The ghouls of Aftermath are truly pitiful creatures, they are rotted and decayed to barely nothing and as such are no longer the huge menace they had been. The cycle of the zombies comes to a very satisfying and poignant end in scenes that had me re-reading to truly comprehend the change of perspectives. These are not the crazed, angry mobs of before, here they juxtapose with the fading world, both elements on the way out to be replaced with something new.

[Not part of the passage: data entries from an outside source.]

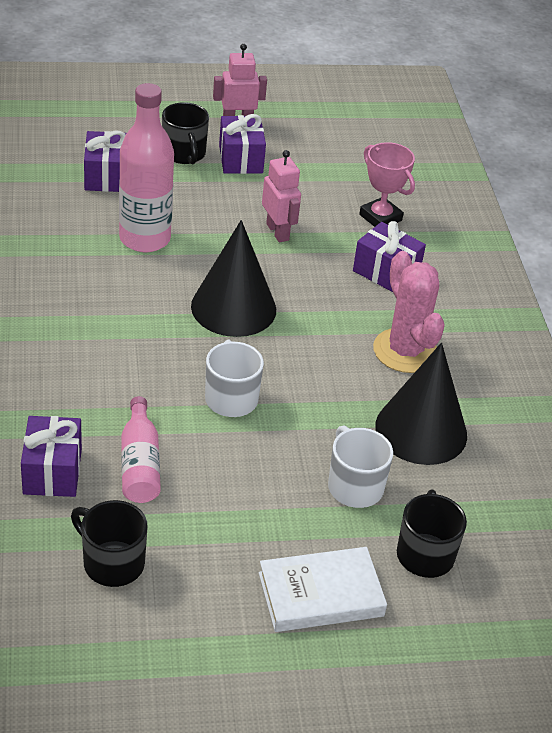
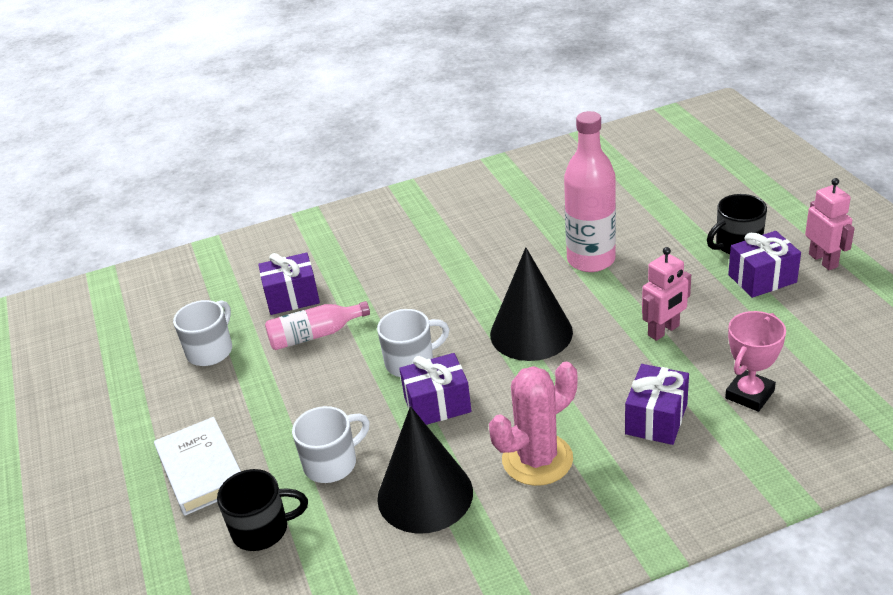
camera: 85 degrees right, 5 degrees down
black mug [71,500,148,587] -> white mug [173,300,232,366]
purple gift [84,130,127,192] -> purple gift moved to [399,353,471,425]

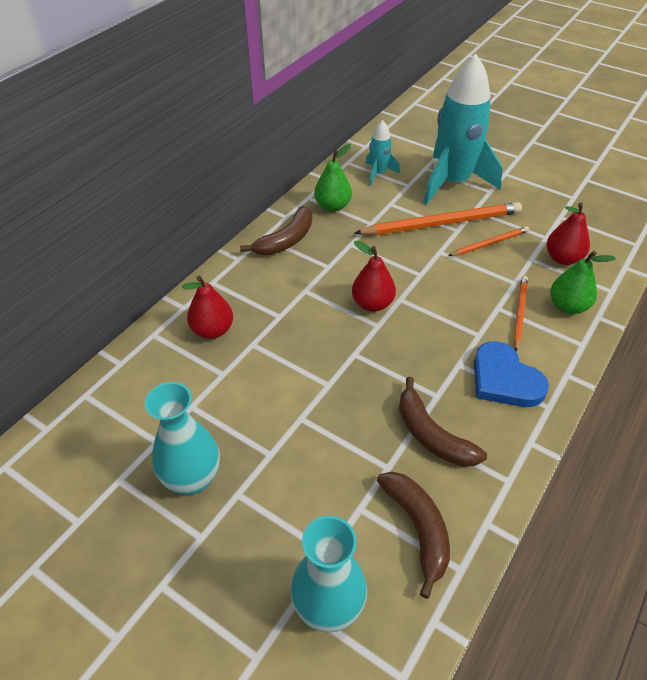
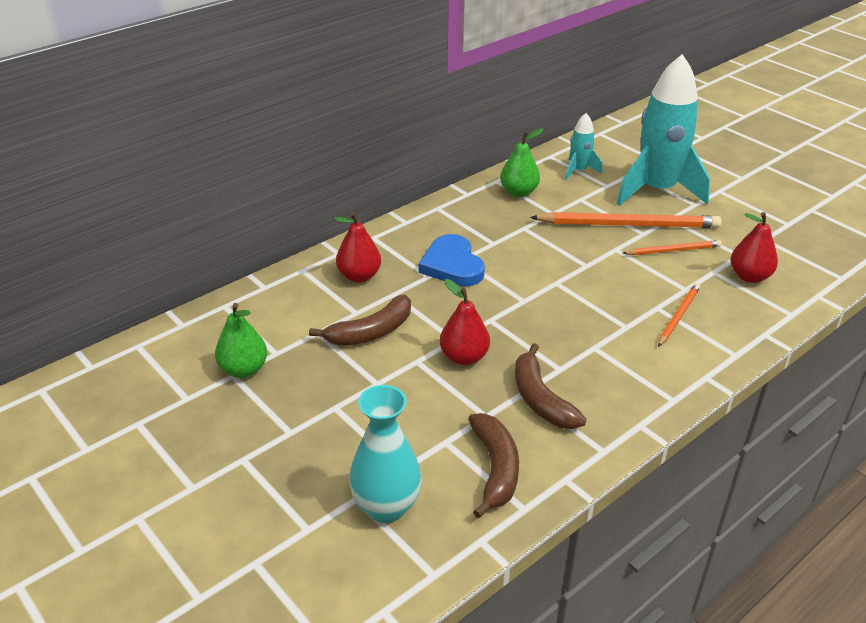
camera: 15 degrees right, 10 degrees down
turquoise vase [145,382,220,495] -> none
brown banana [240,206,312,255] -> brown banana moved to [309,294,411,346]
red pear [352,241,396,312] -> red pear moved to [440,279,490,365]
blue heart [474,341,549,407] -> blue heart moved to [418,234,485,286]
green pear [550,251,616,314] -> green pear moved to [215,303,267,378]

The characters are as numerous as always, some of them did get confused to me but firm favourites do appear. It was very clever that a character who in Disintegration was relegated to a background position suddenly gets thrust into the limelight and for the first time you get to read his inner thoughts that for me changed how I felt about the character dramatically. I wonder if Moody purposely kept this character ambiguous and strange knowing the path he had planned for him in Aftermath. Another character was somewhat of a good guy previous, his transformation into brutality and insanity was unexpected and creates a true villain where previous books had near equal shades of grey for all it's characters. Late to the party but fitted into the world of Autumn well.
I did find halfway through Autumn: Aftermath my interest waning ever so slightly but this only lasted for a few chapters until amazing things started to occur again with some fun twists, I had a slight feeling of sadness knowing this was the end of the series. I adore the Autumn books for the reasons that they are great books, well written, and do some really interesting spins on the traditional brain hungry zombie tales. As always if you have not yet read them then they are well worth reading.